§ **Article**:
(begin)
Vilem Otte said:
Sorry, I had to!

Your ‘real time’ (meaning ‘interactive’) path tracer will commit suicide after it sees my (truly) realtime surfels outperforming it on a lame iGPU! >:D

But i'll lack high frequency details, so i really would like to play with HW RT as well. If i could. Which i can not, because those amateurs think static topology meshes would be good enough for games forever.
I want fine grained LOD somewhat similar to Nanite, which DXR can not handle at all, as long as BVH is blackboxed.
And why should i constantly build BVH on streaming in stuff at all? I already have a BVH made for RT, which i load from disk. So i could just convert my streamed BVH to HW format, which would be much faster.

My rant shall not end until this embarrassing failure of an shitty API has been fixed.

@joej I'll oppose it that it indeed is realtime on guns like Radeon 6800, Radeon 590, GeForce 2070 or GeForce 3070 … although those are by no means iGPUs!

I wanted to play with HW RT, I do have hardware for it. I looked up the examples. I've never integrated it into my engine - I dislike the API.

You see, in my api I chose a different approach - I generally mostly hide things from user (unless he chooses to dig deeper in the api - but at that point you can always start looking at the source of actual library).
(end)
§ **Supplied entries**:
(begin)
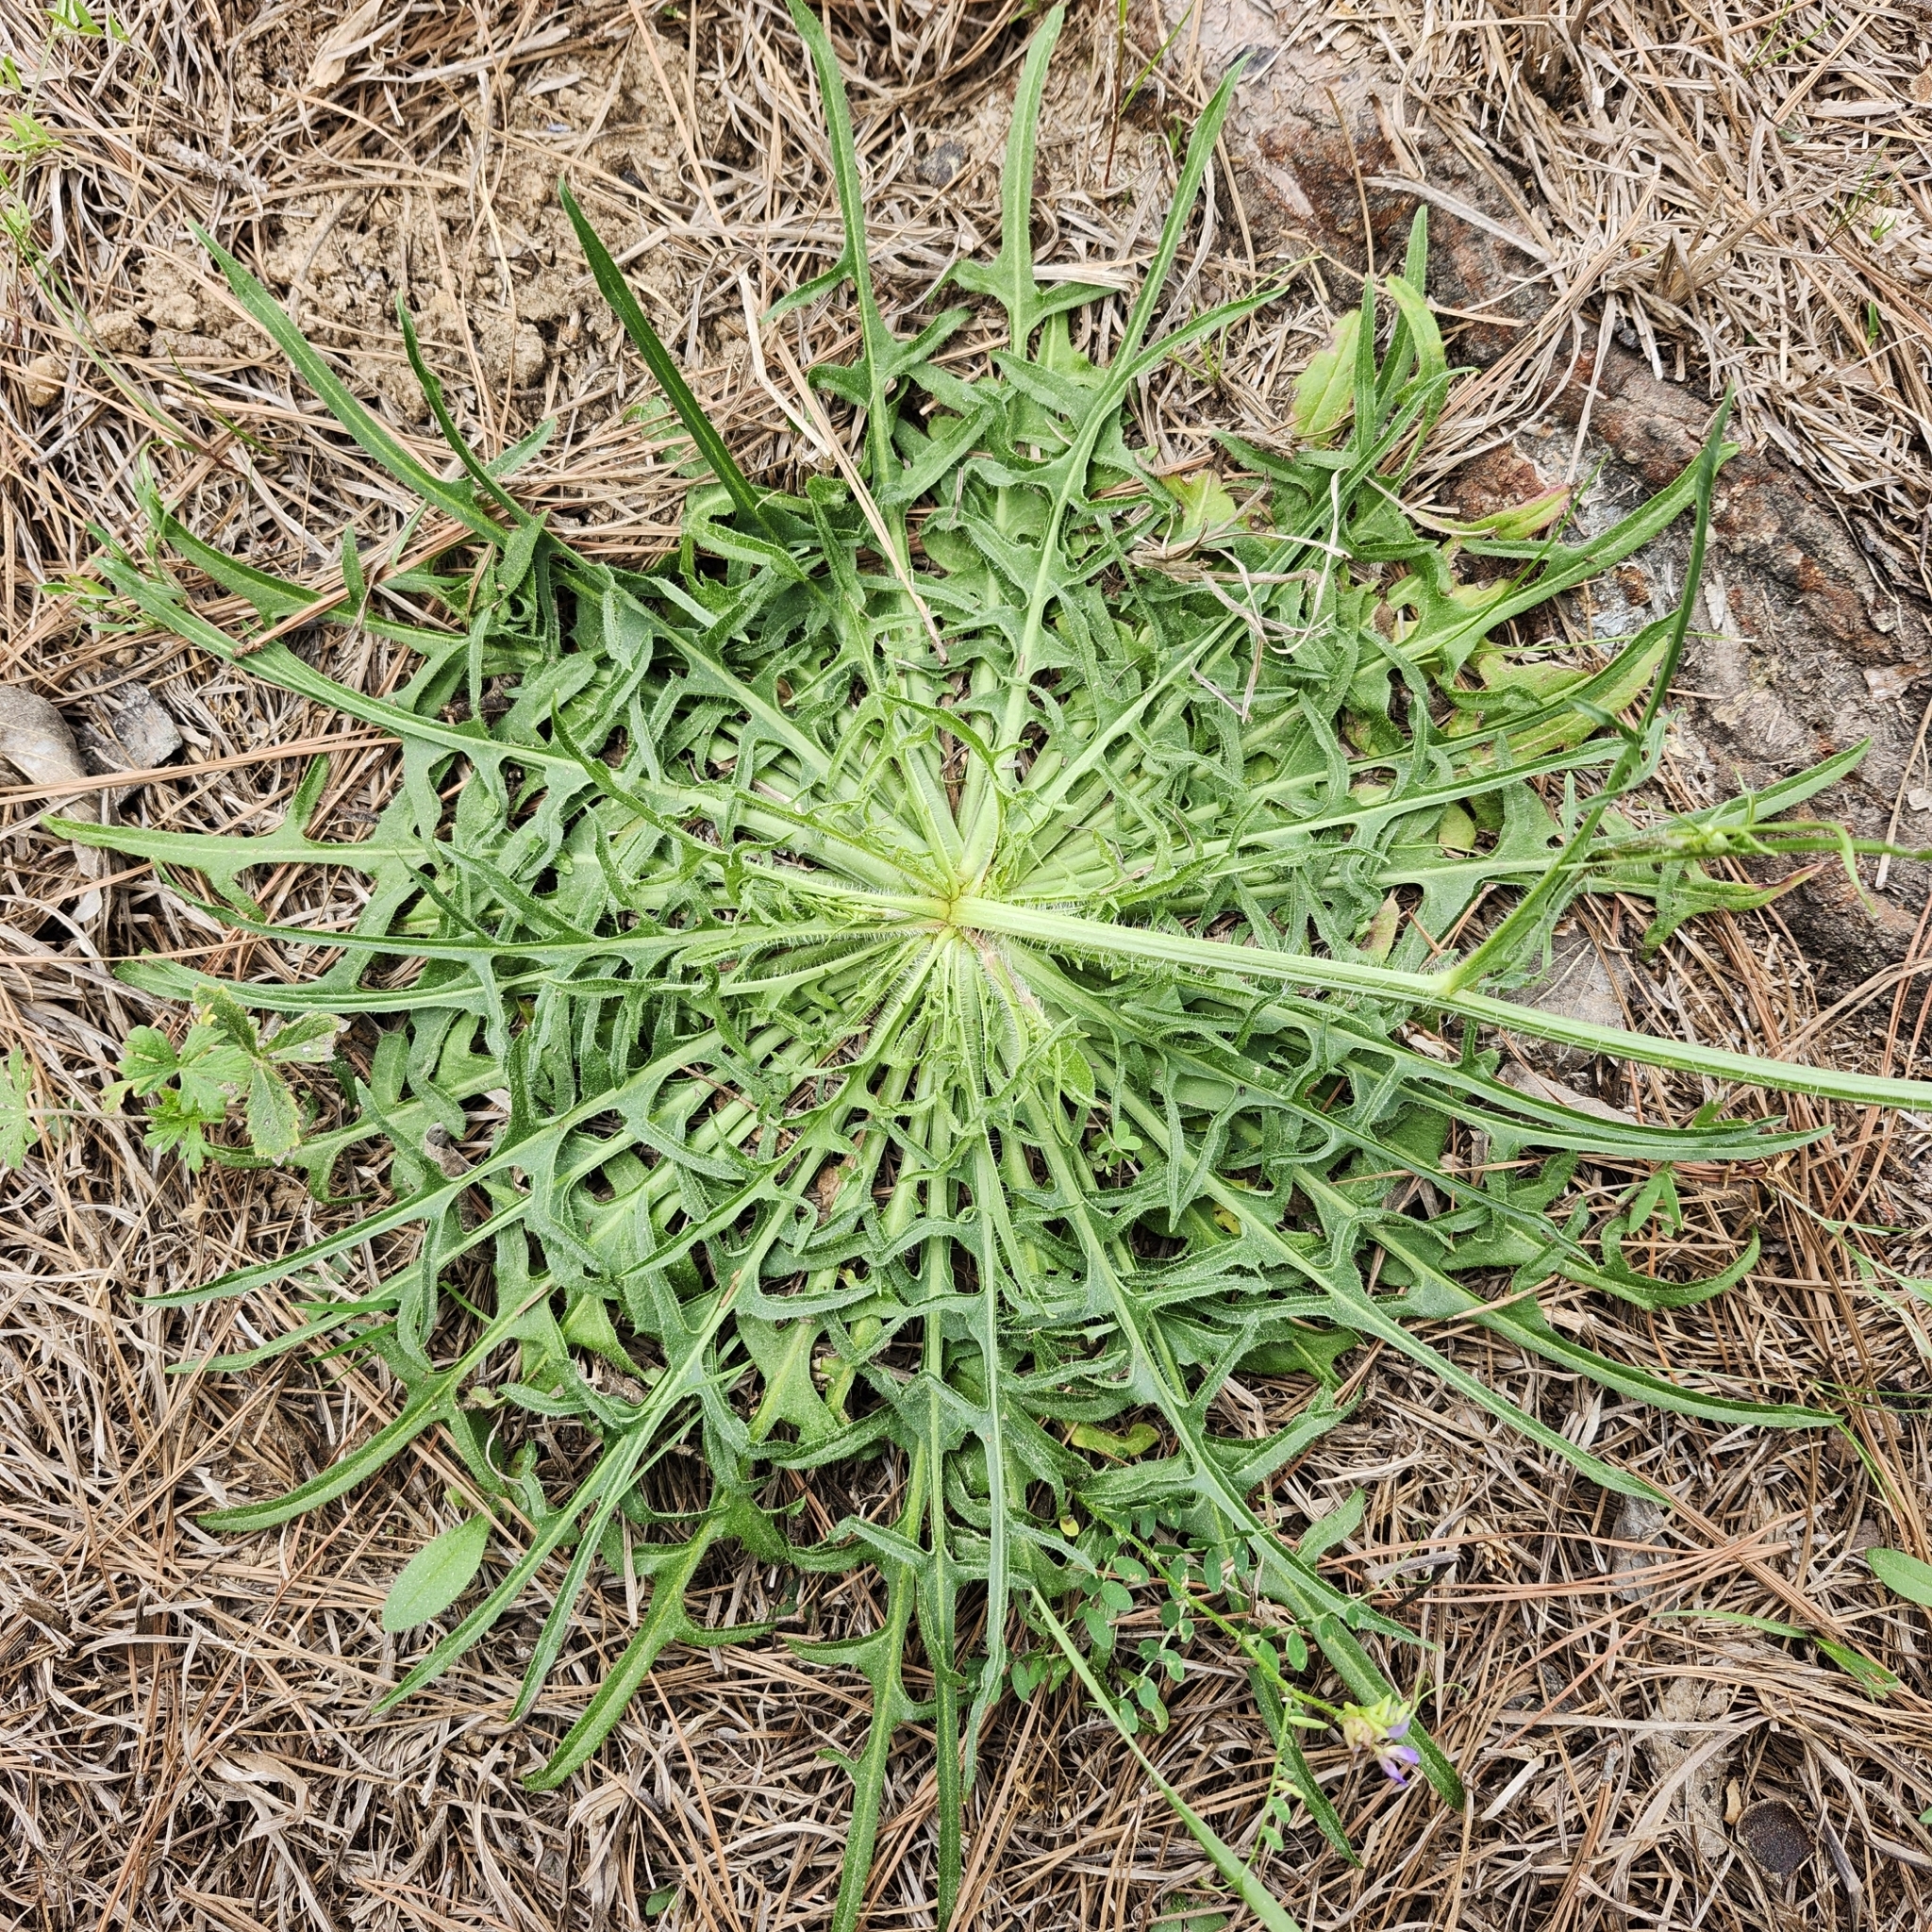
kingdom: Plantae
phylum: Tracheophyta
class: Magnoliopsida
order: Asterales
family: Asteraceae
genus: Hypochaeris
(end)
(begin)
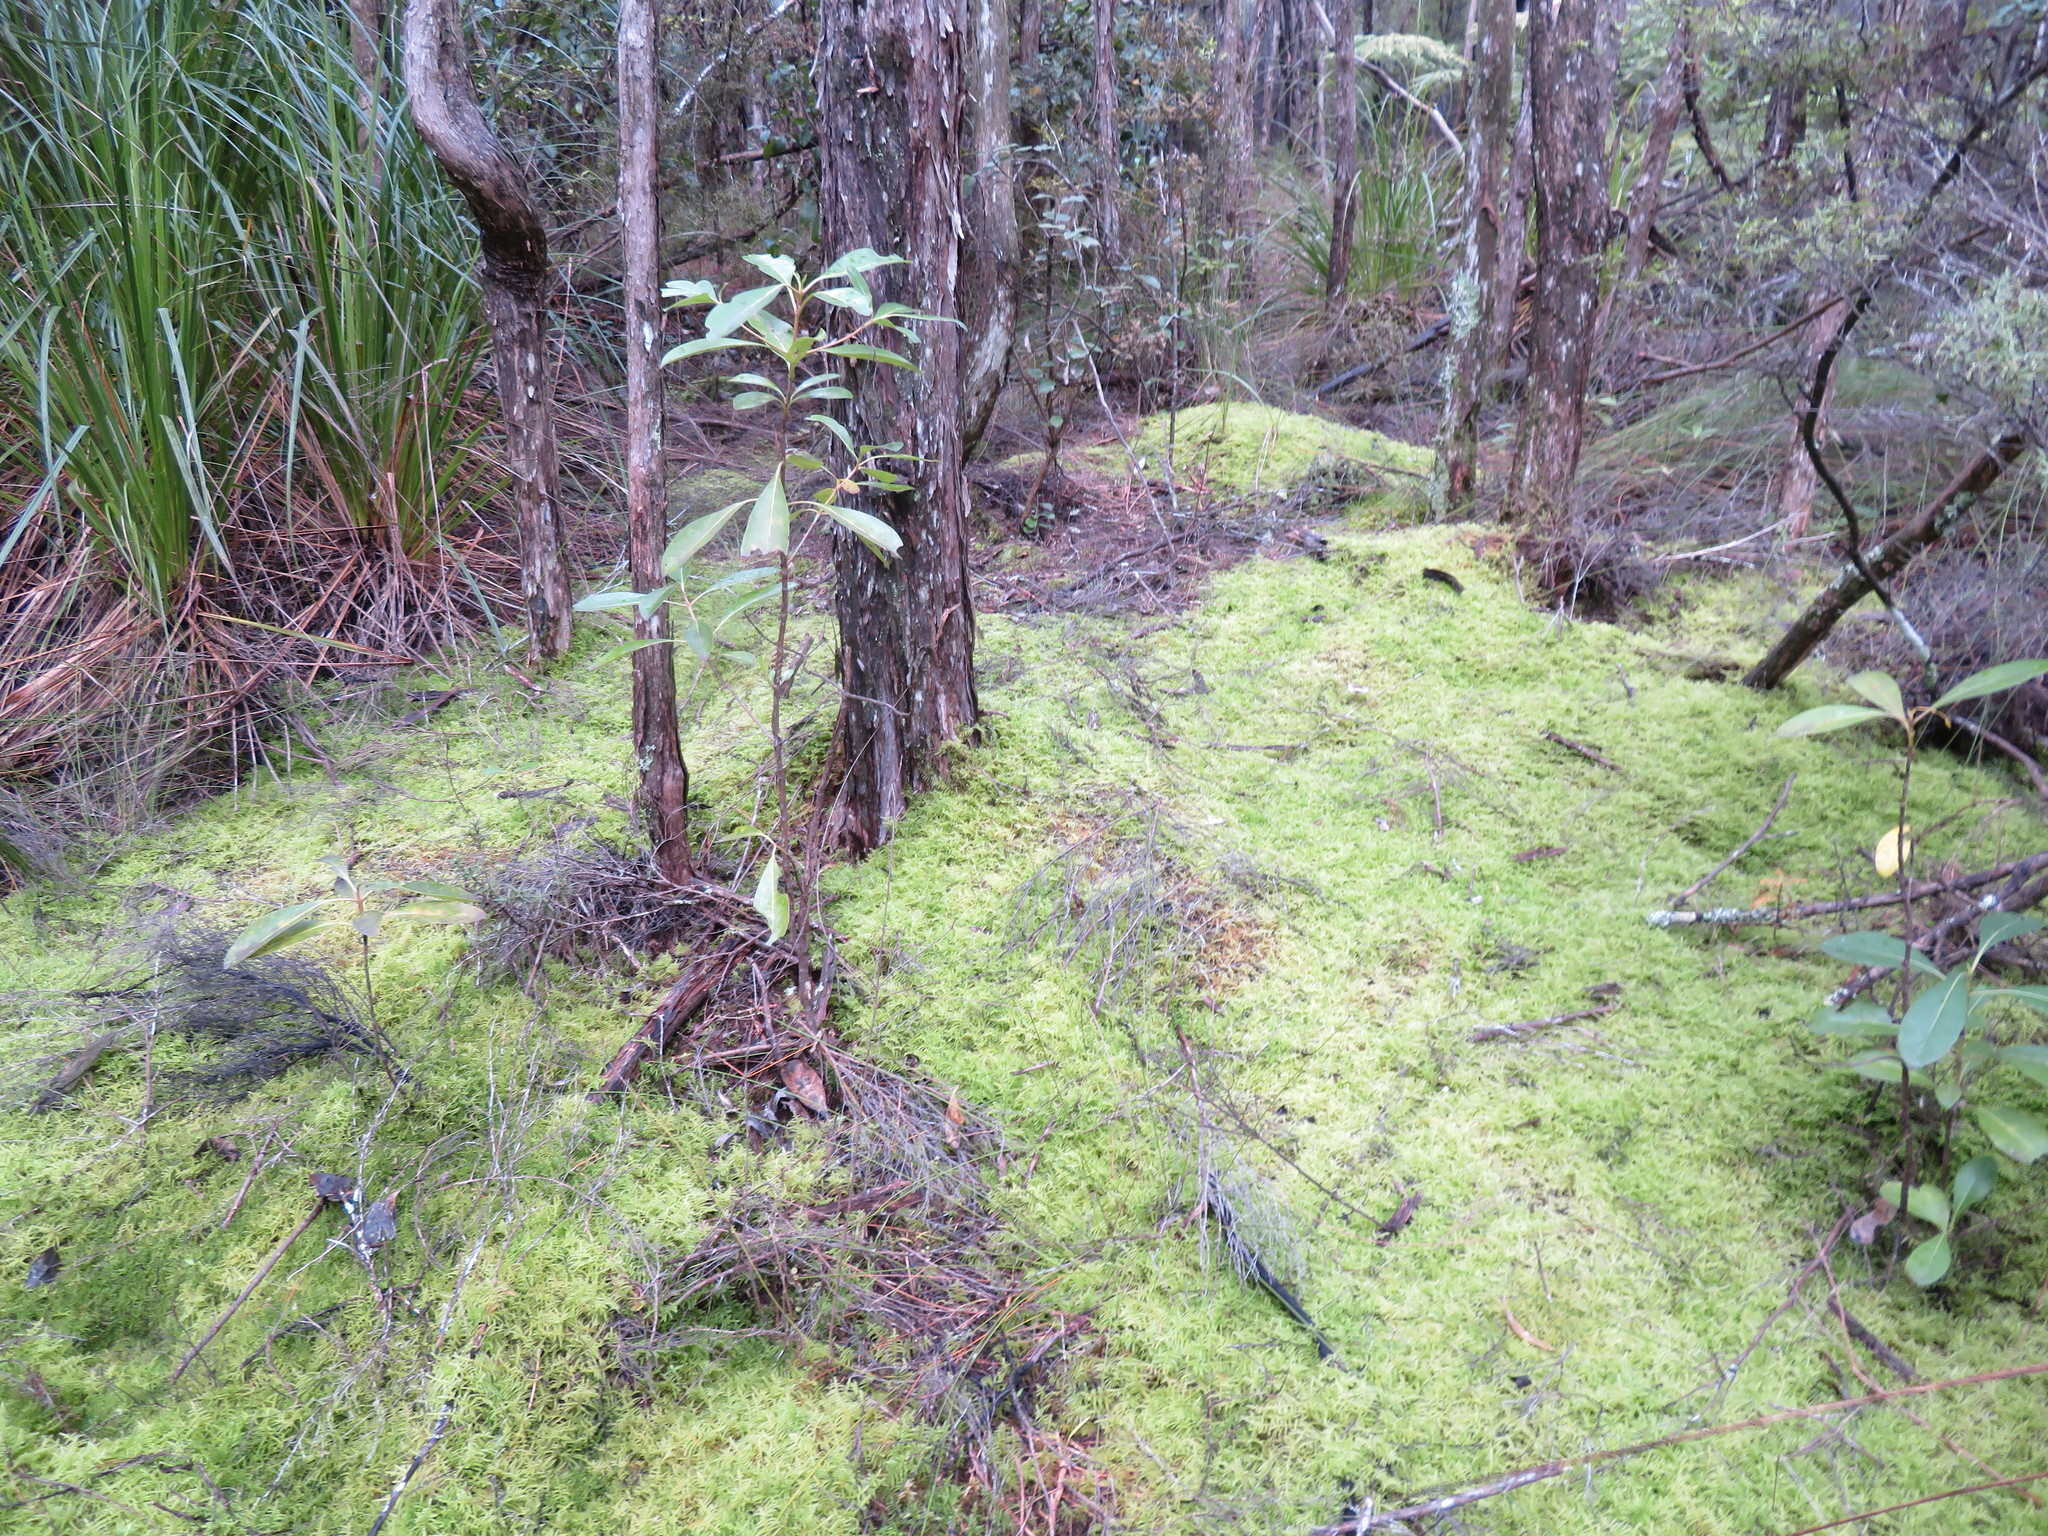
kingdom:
(end)
§ **Required actions**:
**1)** In the forum thread on hardware ray tracing, translate this sentence into German: "I already have a BVH made for RT, which i load from disk."
**2)** Write what comes next in the forum thread on hardware ray tracing, picking up after its last sentence.

§ **Answers per task**:
**1)** Ich habe bereits eine für RT erstellte BVH, die ich von der Festplatte lade.

**2)**
Scene contains a huge buffer for geometry, which is hidden from user all the time. You call scene object to request space from this buffer (which I call Node) and flag whether node is Static or Dynamic - which is important for the user, as this is a way how to fill scene with geometry. Like:

OpenTracer::Node* node = scene->CreateNode(mesh.GetSize(), OpenTracer::Node::Type::DYNAMIC);
node->SetData(mesh.GetData(), mesh.GetSize());

There is a another object called Aggregate (or Acceleration Structure if you wish). It has to be configured and its type has to be stated. It also has to link to scene, like:

OpenTracer::Aggregate* as = new OpenTracer::Aggregate(OpenTracer::Aggregate::AGGREGATE_MULTILEVELBVH, scene, "MultiBVH.conf");

Note: It's not a member of scene as you can have different accelerator structures on single scene, this was mainly done for purpose of testing. Not to mention there are multiple acceleration structures implemented (I'll further describe only multi level as that is the only relevant for dynamic scene applications). Upon instantiation it creates a list of bottom level acceleration structures, one for each node, and those that are marked static are built only once and never again automatically (there is an option to load them from file). The ones marked dynamic are automatically rebuilt each time you call Refresh on Aggregate object. Top-level acceleration structure is rebuilt each frame. (Fun fact, in CPU context you could possibly mix acceleration structures - like top-level BVH and bottom-level KDtrees - on GPU context you'd need a separate kernel for that).

The implementation is done with idea that user doesn't need to pay attention to acceleration structures at all. You literally work like this:

while (running)
{
	...
	
	as->Refresh();
	raygen->GeneratePrimary(......);
	renderer->Render(scene, as, raygen, image);
}

You don't need to rebuild acceleration structures at any point, you don't need to manually build it for objects upon adding (internally the api takes care of it), you don't need to explicitly refresh them per object (internally the api takes care of it). This is almost all the time hidden from the user.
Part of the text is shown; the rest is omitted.